Similarly, with people who are struggling, how connected they were to family, community, and culture on their pathway to the present is a better predictor of their struggles than their ACE score. If you had some of those connections, while you might have absorbed some toxicity in your early life, you also had tremendous opportunities to counteract the effects.”
Another major point about ACEs that may be misunderstood is that the research is valid at a population level, not at an individual level. This is a very important part to understand when reading or hearing about research findings and how they apply clinically, but this may be for another blog article.

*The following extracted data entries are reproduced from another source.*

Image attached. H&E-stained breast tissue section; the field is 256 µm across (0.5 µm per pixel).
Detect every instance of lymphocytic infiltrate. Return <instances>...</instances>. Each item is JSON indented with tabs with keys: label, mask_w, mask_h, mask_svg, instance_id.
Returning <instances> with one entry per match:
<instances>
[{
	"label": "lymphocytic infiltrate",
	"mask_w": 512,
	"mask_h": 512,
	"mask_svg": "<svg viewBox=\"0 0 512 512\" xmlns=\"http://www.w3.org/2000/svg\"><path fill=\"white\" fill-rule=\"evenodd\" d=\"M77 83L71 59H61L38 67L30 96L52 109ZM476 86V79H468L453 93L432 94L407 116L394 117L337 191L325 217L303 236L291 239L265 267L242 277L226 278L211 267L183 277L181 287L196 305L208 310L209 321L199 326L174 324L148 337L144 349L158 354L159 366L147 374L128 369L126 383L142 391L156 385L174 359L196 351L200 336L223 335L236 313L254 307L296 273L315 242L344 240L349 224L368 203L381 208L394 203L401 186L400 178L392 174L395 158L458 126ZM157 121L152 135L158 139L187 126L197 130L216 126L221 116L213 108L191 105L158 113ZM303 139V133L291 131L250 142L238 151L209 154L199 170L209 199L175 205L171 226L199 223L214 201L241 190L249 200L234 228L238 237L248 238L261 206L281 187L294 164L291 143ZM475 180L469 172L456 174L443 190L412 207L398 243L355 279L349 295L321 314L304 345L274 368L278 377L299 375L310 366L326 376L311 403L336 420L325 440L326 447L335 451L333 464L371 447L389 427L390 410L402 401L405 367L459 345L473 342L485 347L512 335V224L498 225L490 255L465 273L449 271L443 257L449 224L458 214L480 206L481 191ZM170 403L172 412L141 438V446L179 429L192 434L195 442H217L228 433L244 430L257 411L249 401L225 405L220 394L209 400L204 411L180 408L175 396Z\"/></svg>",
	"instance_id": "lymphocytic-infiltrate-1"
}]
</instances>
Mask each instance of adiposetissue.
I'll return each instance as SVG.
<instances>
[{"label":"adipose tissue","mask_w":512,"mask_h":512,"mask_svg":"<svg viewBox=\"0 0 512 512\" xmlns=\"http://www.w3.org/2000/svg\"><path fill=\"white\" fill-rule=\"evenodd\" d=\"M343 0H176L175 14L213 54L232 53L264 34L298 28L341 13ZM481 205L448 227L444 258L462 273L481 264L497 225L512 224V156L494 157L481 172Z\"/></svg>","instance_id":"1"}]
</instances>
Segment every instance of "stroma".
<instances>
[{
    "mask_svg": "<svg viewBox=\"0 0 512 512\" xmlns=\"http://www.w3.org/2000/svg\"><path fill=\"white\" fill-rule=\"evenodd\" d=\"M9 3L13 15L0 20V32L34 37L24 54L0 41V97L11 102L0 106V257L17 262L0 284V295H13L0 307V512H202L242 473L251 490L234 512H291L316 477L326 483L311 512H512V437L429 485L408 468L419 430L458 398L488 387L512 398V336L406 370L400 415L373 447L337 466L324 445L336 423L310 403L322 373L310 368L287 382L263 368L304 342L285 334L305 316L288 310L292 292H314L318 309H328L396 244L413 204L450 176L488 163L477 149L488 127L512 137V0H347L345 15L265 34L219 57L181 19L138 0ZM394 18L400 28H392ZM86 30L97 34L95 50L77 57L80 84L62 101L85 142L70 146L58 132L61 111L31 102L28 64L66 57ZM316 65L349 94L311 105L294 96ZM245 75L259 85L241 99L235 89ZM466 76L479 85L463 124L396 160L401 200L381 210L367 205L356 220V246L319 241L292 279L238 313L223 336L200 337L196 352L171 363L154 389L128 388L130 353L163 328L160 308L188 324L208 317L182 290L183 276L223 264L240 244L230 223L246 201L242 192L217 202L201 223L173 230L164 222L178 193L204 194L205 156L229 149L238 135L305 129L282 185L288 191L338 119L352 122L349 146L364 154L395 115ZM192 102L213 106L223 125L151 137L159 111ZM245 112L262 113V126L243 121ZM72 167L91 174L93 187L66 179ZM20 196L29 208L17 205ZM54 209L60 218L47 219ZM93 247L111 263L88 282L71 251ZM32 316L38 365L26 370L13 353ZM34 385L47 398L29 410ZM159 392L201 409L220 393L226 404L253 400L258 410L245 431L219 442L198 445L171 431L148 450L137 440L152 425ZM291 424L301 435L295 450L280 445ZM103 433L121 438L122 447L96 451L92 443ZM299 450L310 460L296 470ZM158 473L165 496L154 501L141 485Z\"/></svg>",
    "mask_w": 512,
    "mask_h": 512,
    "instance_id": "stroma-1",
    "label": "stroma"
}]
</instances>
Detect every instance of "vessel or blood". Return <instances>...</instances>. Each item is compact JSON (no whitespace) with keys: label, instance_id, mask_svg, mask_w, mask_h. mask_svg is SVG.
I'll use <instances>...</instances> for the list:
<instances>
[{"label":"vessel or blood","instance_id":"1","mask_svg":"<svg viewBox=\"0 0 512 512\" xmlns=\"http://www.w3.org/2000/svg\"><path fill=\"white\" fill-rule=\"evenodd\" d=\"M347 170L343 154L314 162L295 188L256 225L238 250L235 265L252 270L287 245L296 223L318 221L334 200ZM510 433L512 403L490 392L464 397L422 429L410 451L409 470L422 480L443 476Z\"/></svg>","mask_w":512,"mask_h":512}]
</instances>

What does this mean clinically?
Clinically, I personally find it very hopeful. It also makes me focus beyond the individual and looking at support network. Similarly to what one may think about when we think about supporting people with neurodivergence, for developmental trauma (i.e. repeated relational-attachment trauma and shock trauma) we want to think about changing and adapting the environment to the need of the individual to set them up for success.
Bruce Perry has this NMT concept of the Therapeutic Web, where each interaction with an individual is creating these opportunities for healing.
Therapeutic Web around a child. Child is at the centre interacting with adults and peers around them where daily repetitive positive interactions can create opportunities for healing.